Upper Valley Empty Bowls Celebrates 30th Anniversary

Upper Valley Empty Bowls is celebrating its 30th anniversary this year. The beloved local festival, in which participants decorate a bowl with pottery glaze and then join their community at a soup supper after the glazed bowls are fired, serves as a fundraiser to buy food for the Community Cupboard food pantry. But that is only one of its functions. 

Founded in 1996 by Nancy Peterson Hilton and her husband Jeff Hilton, Empty Bowls has grown from 60 participants to 600. First held in a garage, it outgrew several previous venues until Sleeping Lady offered space for Glazing Days and the Festhalle became the home of the soup supper. Despite many changes and some growing pains, artists, potters and other community members have supported the annual event since the beginning. Each growing pain, says longtime Empty Bowls committee member Skip Claeson, has ultimately led to a better fit for the festival.

Skip and his wife Linda moved to Leavenworth in 2010 to be closer to their grandchildren. An accomplished artist, Linda immediately became involved in Empty Bowls and soon began contributing bowls for the artist's auction. Within a couple of years, Linda convinced Skip to join the Empty Bowls committee. Skip has served as both treasurer and committee chairman; aside from contributing an artist bowl, Linda helps with firing the bowls and manages the many glazes. Both are still extremely active committee members and help fill the many volunteer shifts needed to pull off all the aspects of the festival.

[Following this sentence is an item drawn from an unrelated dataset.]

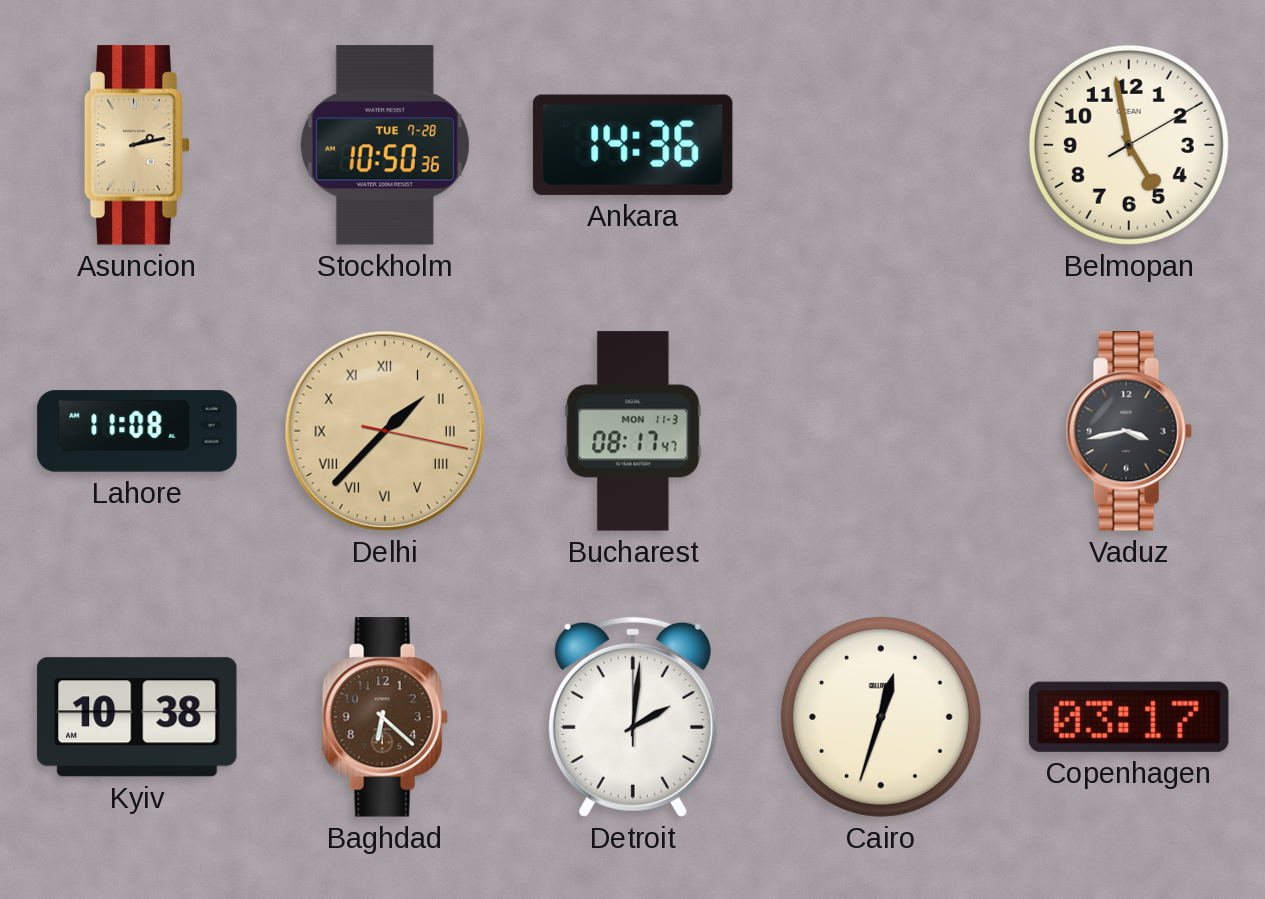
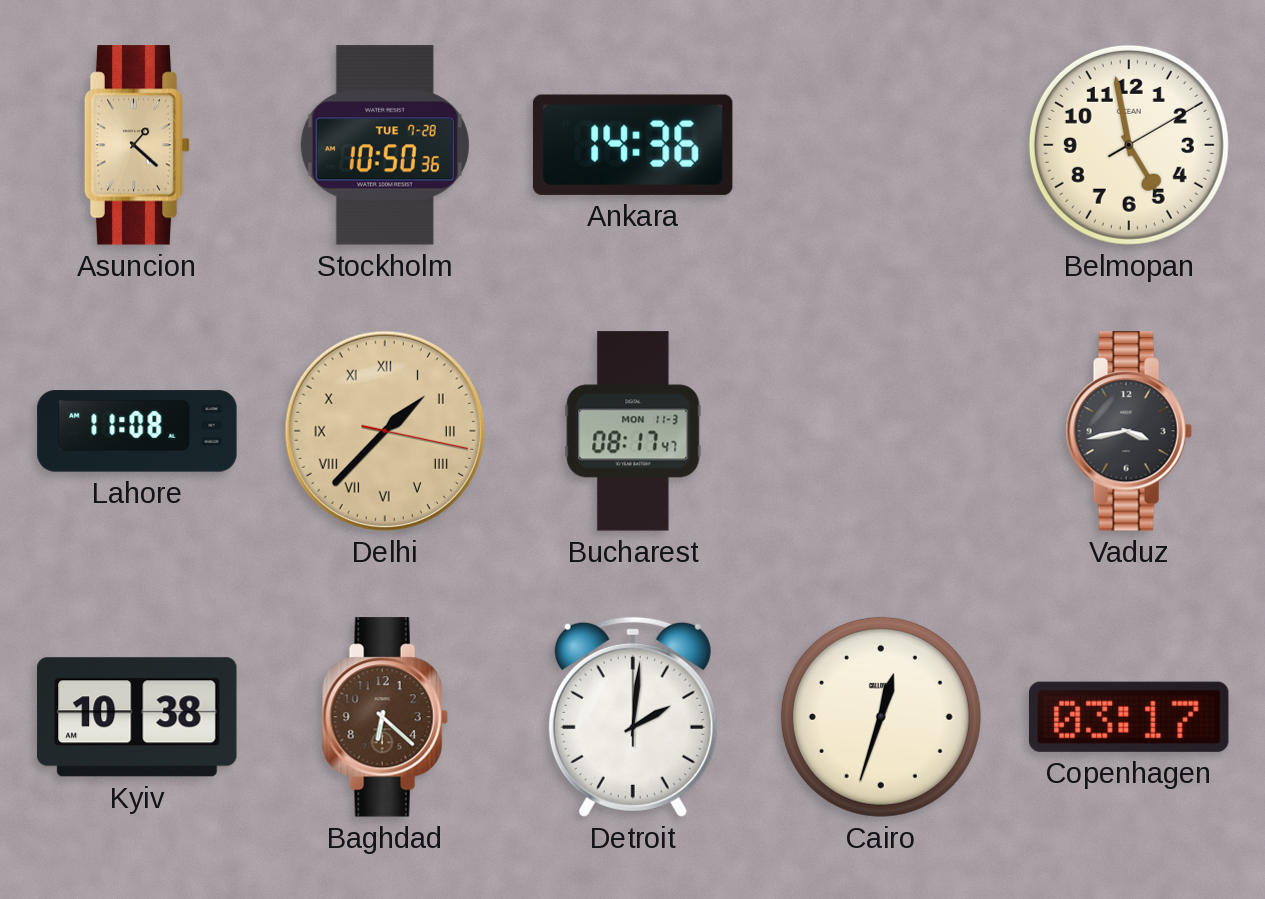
Asuncion: 2:13 -> 1:22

Upper Valley Empty Bowls’ Three-Part Mission

  1. Help end hunger

  2. Enhance community

  3. Encourage the arts

To meet the mission, Empty Bowls has multiple events that are part of the yearly festival. Although planning takes much longer, the public-facing events span the course of two months, typically from the end of January to the end of March. Glazing Days, the family-friendly event where people paint their bowls, kicks everything off. The soup supper, where people collect their bowls after they’ve been glazed and fired, ends it. Soup supper attendees enjoy a meal provided by local restaurants, served in their bowls.

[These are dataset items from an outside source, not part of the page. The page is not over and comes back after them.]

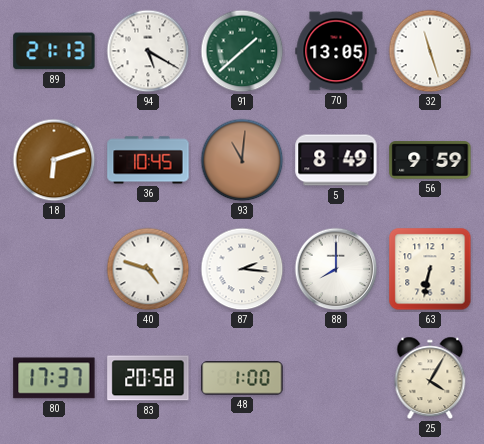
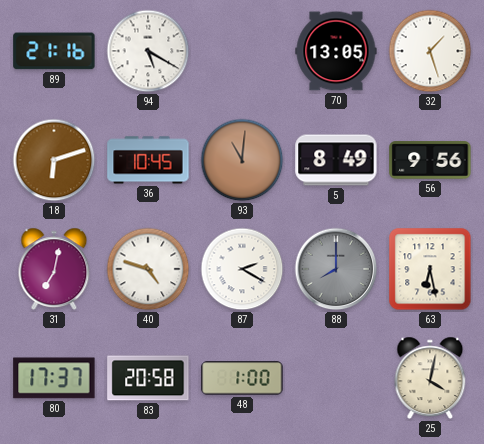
89: 21:13 -> 21:16
91: 1:38 -> none
32: 11:27 -> 1:27
56: 9:59 -> 9:56
31: none -> 7:02
87: 2:16 -> 2:20
88 dial: white -> grey
63: 6:32 -> 6:28
25: 4:05 -> 4:02
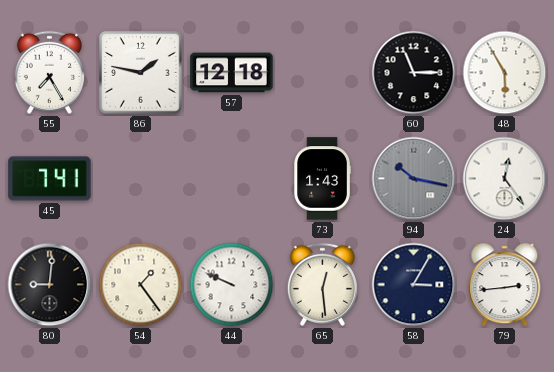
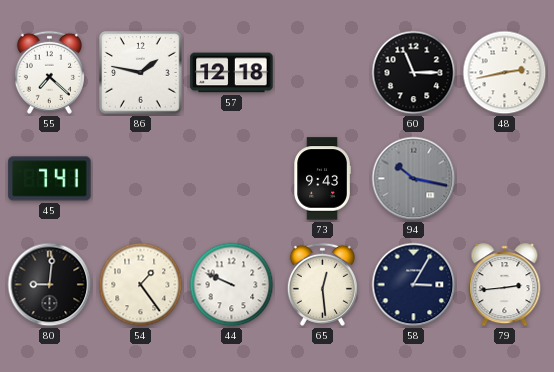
55: 7:25 -> 7:22
48: 5:55 -> 2:43
73: 1:43 -> 9:43
24: 12:24 -> none
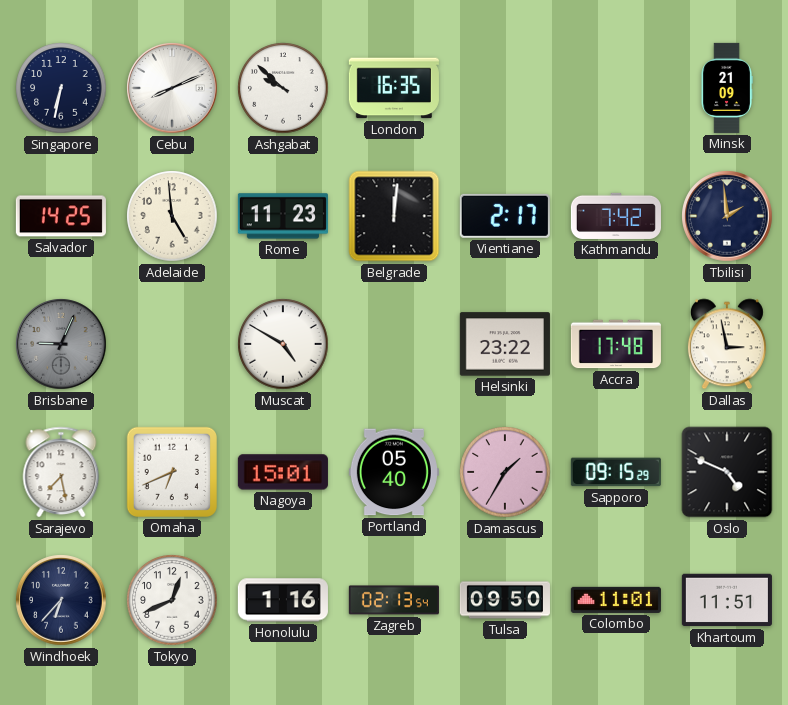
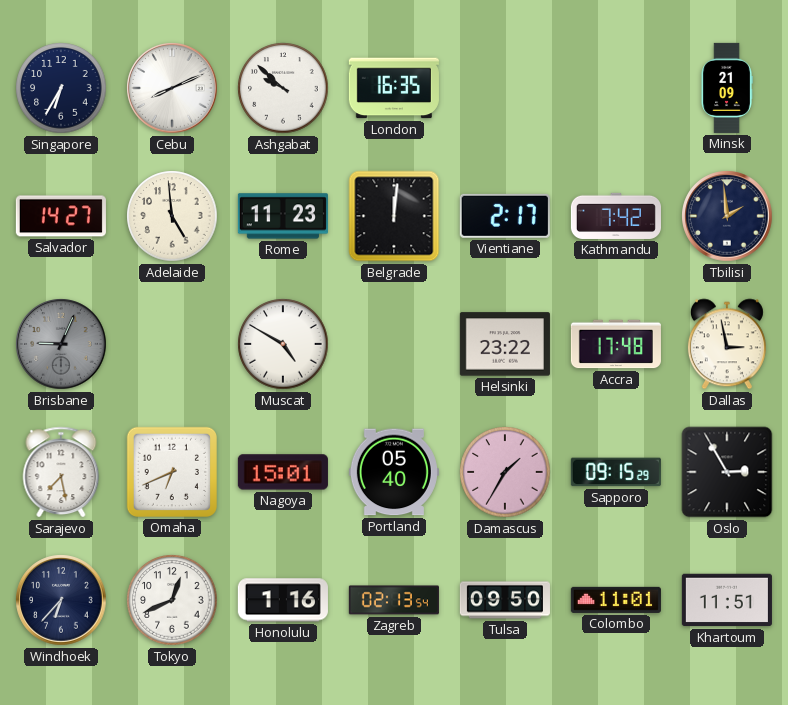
Singapore: 6:32 -> 6:35
Salvador: 14:25 -> 14:27
Oslo: 4:49 -> 2:55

The Upper Valley Empty Bowls founders were potters and artists, so a large component of the festival is related to supporting the local art community. Local potters throw as many of the 600 bowls as they can; the rest are bought through Inspirations Ceramic Art Cafe in Wenatchee. The festival includes an auction component, featuring one-of-a-kind bowls painted by 20-25 local artists. The auction starts with an artists’ and potters’ reception and includes downtown Leavenworth businesses showcasing artists’ bowls in their shop windows for a month.

As another part of the mission’s aim to encourage the arts, Empty Bowls also asks 8-10 local Cascade School District students nominated by their art teachers to paint bowls to raffle off. In addition, $3000 in grant money is awarded every year to people—mostly teachers—whose endeavors support Upper Valley students’ art.

Behind the scenes, the work that goes into the Empty Bowls Festival is massive. More than 60-70 volunteer shifts are needed to staff Glazing Days alone. Firing all the bowls is also a huge undertaking, with each batch taking 24 hours to process. The reason it all works, says Skip, is due to the many people who have been willing to donate their time, energy and resources over the years, and a dedicated committee made up of both veteran volunteers and fresh faces with new ideas and skillsets.

Skip has watched his granddaughter Olivia—now a senior in high school—go from being a toddler at the first events he attended to becoming one of the student artists who creates bowls for the raffle. The multi-generational aspect of Empty Bowls—both within his own family and in general—is one of the pieces he treasures the most. It also serves as an essential part of the community enhancement aspect of the mission.

“Every year at Glazing Days I walk around and watch people painting, particularly the kids. And they’re all just having a good time,” says Skip. “That’s my biggest motivation for it—watching everyone enjoy it so much.”